Dans le but, précisément, de gagner du temps à cet égard, le ministre de l’Intérieur, Marwan Charbel, a pris l’initiative de tenir une réunion avec Nadim Gemayel et le ministre Nicolas Sehnaoui, en présence du mohafez de Beyrouth par intérim, Nassif Kalouche. La réunion a été axée sur les moyens de réhabiliter au plus tôt l’immeuble qui a été évacué à Fassouh.
À l’issue de la rencontre, le ministre Charbel a mis l’accent sur la nécessité de « régler les problèmes à caractère humanitaire loin des tiraillements politiques ». « Cette réunion, a-t-il déclaré, exprime l’aspiration des Libanais à stimuler la solidarité entre les composantes de la société libanaise. »
De son côté, Nadim Gemayel a déclaré : « À l’initiative du ministre Charbel, nous avons tenu une réunion afin de décider des mesures qui doivent être prises au sujet de l’immeuble jouxtant celui qui s’est effondré à Achrafieh.

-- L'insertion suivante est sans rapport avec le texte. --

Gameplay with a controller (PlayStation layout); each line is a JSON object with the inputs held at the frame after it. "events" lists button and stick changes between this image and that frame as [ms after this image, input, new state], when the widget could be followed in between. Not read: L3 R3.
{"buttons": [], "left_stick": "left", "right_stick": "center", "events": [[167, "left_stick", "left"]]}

Les ministres de l’Intérieur et des Télécommunications, en collaboration avec le ministre des Travaux publics, ont proposé de soumettre la question au Conseil des ministres afin qu’il prenne l’initiative de réhabiliter le bâtiment à la lumière du rapport technique que l’ordre des ingénieurs aurait établi afin que les habitants puissent réintégrer leurs logements dans les plus brefs délais. À mon avis, un délai supérieur à un mois devrait être prévu. »
De son côté, le ministre Sehnaoui a déclaré : « Je joins ma voix à celle du député Gemayel, d’autant que nous sommes totalement d’accord sur la nécessité de tenir ce dossier à l’écart de la politique. Nous sommes d’accord sur le fait de coopérer en vue de couvrir les frais (de réfection) au cas où le Conseil des ministres refuserait d’assumer le coût de la réhabilitation. »
Il convient d’indiquer dans ce cadre qu’une délégation du Courant patriotique libre a organisé une visite d’inspection de l’immeuble évacué de Fassouh en compagnie d’ingénieurs de la municipalité de Beyrouth, de l’ordre des ingénieurs de Beyrouth et d’éléments des Forces de sécurité intérieure. Le ministre Sehnaoui s’est joint par la suite à la délégation du CPL.
Le procureur général près la cour d’appel de Beyrouth, le juge Georges Karam, a engagé des poursuites contre Claude et Michel Saadé, propriétaires de l’immeuble de Fassouh, à Achrafieh, qui s’est effondré dimanche dernier sur ses habitants, faisant 27 tués et 12 blessés. Le premier juge d’instruction de Beyrouth, Ghassan Oueidate, interrogera lundi prochain les deux propriétaires qui ont été placés en état d’arrestation et qui sont passibles de poursuites pour homicide et atteintes aux habitants du bâtiment en question, sur base des articles 564 et 565 du code pénal. L’affaire de l’immeuble de Fassouh a remis, en tout état de cause, sur le tapis le grave problème des immeubles vétustes qui constituent un danger public du fait du laxisme des responsables officiels et des autorités concernées qui...
commentaires (4)

Ce que je ne comprends pas, c'est pourquoi, dans un cas comme celui de l'immeuble de Fassouh ou il s'agit de déterminer les responsabilités, aucun avocat spécialisé en la matière ne se donne la peine d'émettre son opinion a l'intention des lecteurs. Au lieu de débiter des généralités, pourquoi ne pas demander aux experts ce qu'ils en pensent? Ayons des échanges responsables et utiles Bon Dieu afin que les lecteurs puissent se former une opinion claire sur une question aussi importante. D'ailleurs, après ce drame, que comptent faire nos "élus" et nos "dirigeants"? Des commissions ont été formées, nous dit-on. De qui se composent-elles exactement et que sont-elles parvenu à faire a ce jour? Messieurs de la Rédaction, prière nous communiquer la toute "dernière" concernant l'affaire de l'immeuble de Fassouh avant qu'elle ne tombe dans l'oubli.

George Sabat

14 h 38, le 22 janvier 2012

Commenter Tous les commentaires

Commentaires (4)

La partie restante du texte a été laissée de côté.